> _Work to complete_:
Word for word, repeat the records, leaving every picture behind.

> _Information_:
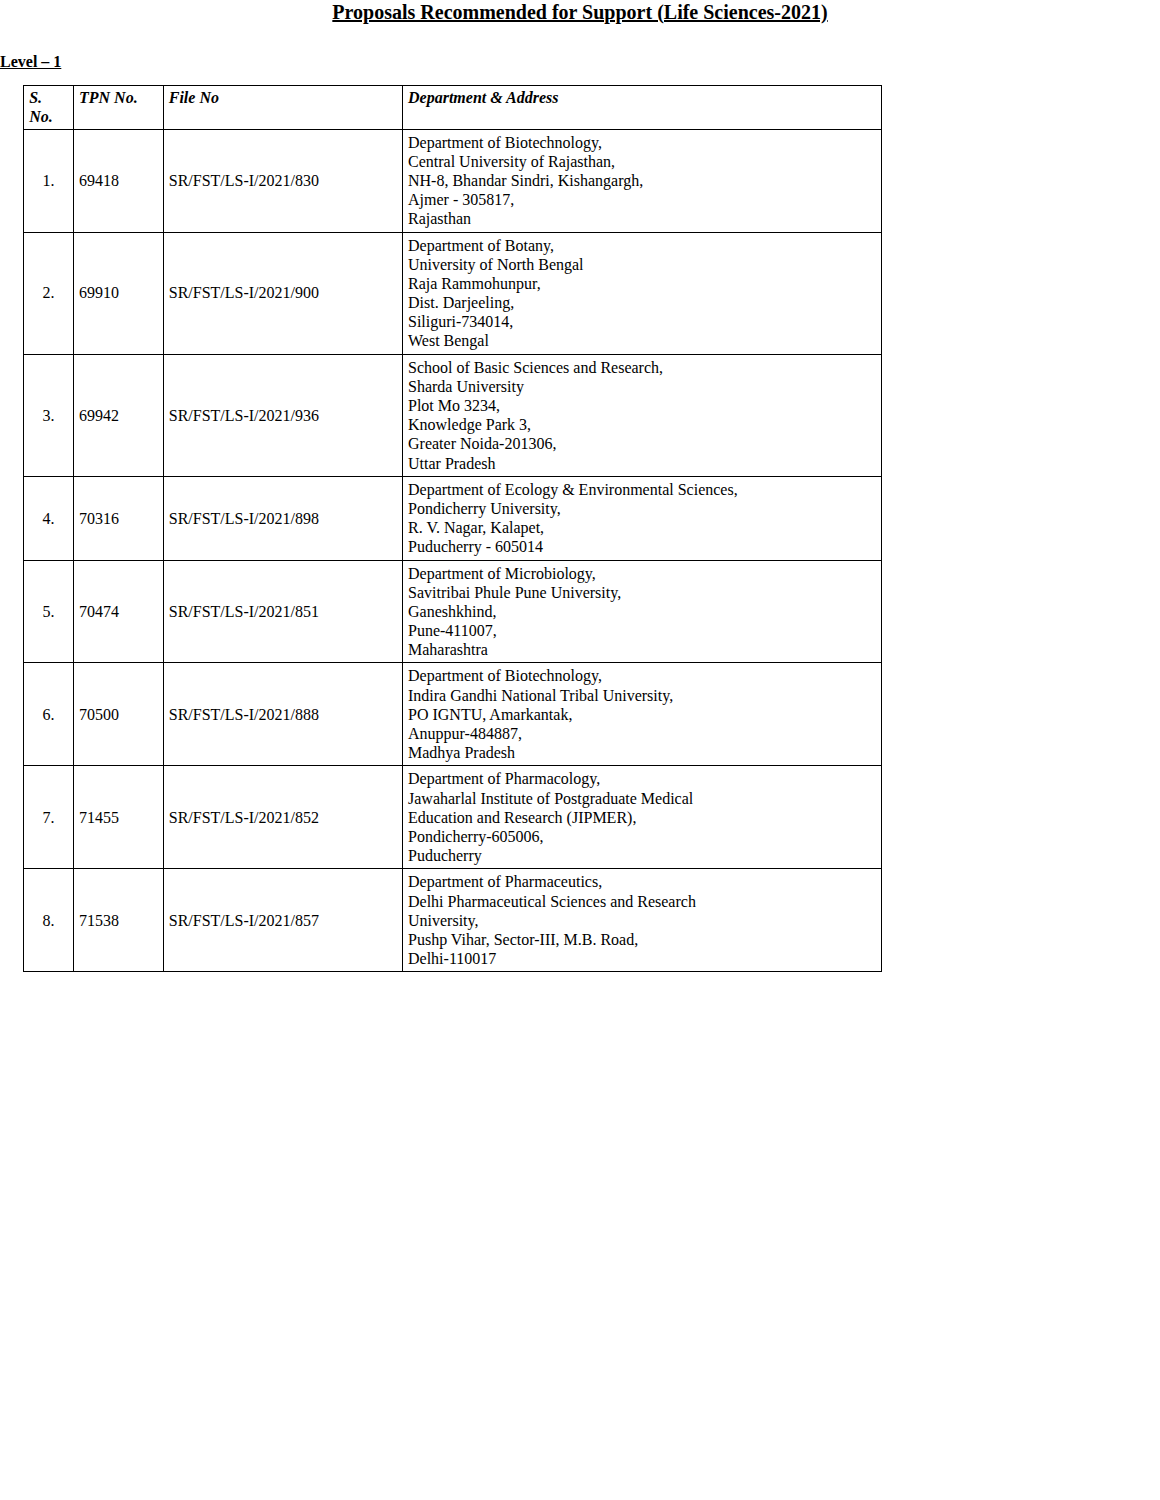Proposals Recommended for Support (Life Sciences-2021)
Level – 1
| S. No. | TPN No. | File No | Department & Address |
| --- | --- | --- | --- |
| 1. | 69418 | SR/FST/LS-I/2021/830 | Department of Biotechnology, Central University of Rajasthan, NH-8, Bhandar Sindri, Kishangargh, Ajmer - 305817, Rajasthan |
| 2. | 69910 | SR/FST/LS-I/2021/900 | Department of Botany, University of North Bengal Raja Rammohunpur, Dist. Darjeeling, Siliguri-734014, West Bengal |
| 3. | 69942 | SR/FST/LS-I/2021/936 | School of Basic Sciences and Research, Sharda University Plot Mo 3234, Knowledge Park 3, Greater Noida-201306, Uttar Pradesh |
| 4. | 70316 | SR/FST/LS-I/2021/898 | Department of Ecology & Environmental Sciences, Pondicherry University, R. V. Nagar, Kalapet, Puducherry - 605014 |
| 5. | 70474 | SR/FST/LS-I/2021/851 | Department of Microbiology, Savitribai Phule Pune University, Ganeshkhind, Pune-411007, Maharashtra |
| 6. | 70500 | SR/FST/LS-I/2021/888 | Department of Biotechnology, Indira Gandhi National Tribal University, PO IGNTU, Amarkantak, Anuppur-484887, Madhya Pradesh |
| 7. | 71455 | SR/FST/LS-I/2021/852 | Department of Pharmacology, Jawaharlal Institute of Postgraduate Medical Education and Research (JIPMER), Pondicherry-605006, Puducherry |
| 8. | 71538 | SR/FST/LS-I/2021/857 | Department of Pharmaceutics, Delhi Pharmaceutical Sciences and Research University, Pushp Vihar, Sector-III, M.B. Road, Delhi-110017 |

> _Task output_:
Proposals Recommended for Support (Life Sciences-2021)
Level – 1
| S. No. | TPN No. | File No | Department & Address |
| --- | --- | --- | --- |
| 1. | 69418 | SR/FST/LS-I/2021/830 | Department of Biotechnology, Central University of Rajasthan, NH-8, Bhandar Sindri, Kishangargh, Ajmer - 305817, Rajasthan |
| 2. | 69910 | SR/FST/LS-I/2021/900 | Department of Botany, University of North Bengal Raja Rammohunpur, Dist. Darjeeling, Siliguri-734014, West Bengal |
| 3. | 69942 | SR/FST/LS-I/2021/936 | School of Basic Sciences and Research, Sharda University Plot Mo 3234, Knowledge Park 3, Greater Noida-201306, Uttar Pradesh |
| 4. | 70316 | SR/FST/LS-I/2021/898 | Department of Ecology & Environmental Sciences, Pondicherry University, R. V. Nagar, Kalapet, Puducherry - 605014 |
| 5. | 70474 | SR/FST/LS-I/2021/851 | Department of Microbiology, Savitribai Phule Pune University, Ganeshkhind, Pune-411007, Maharashtra |
| 6. | 70500 | SR/FST/LS-I/2021/888 | Department of Biotechnology, Indira Gandhi National Tribal University, PO IGNTU, Amarkantak, Anuppur-484887, Madhya Pradesh |
| 7. | 71455 | SR/FST/LS-I/2021/852 | Department of Pharmacology, Jawaharlal Institute of Postgraduate Medical Education and Research (JIPMER), Pondicherry-605006, Puducherry |
| 8. | 71538 | SR/FST/LS-I/2021/857 | Department of Pharmaceutics, Delhi Pharmaceutical Sciences and Research University, Pushp Vihar, Sector-III, M.B. Road, Delhi-110017 |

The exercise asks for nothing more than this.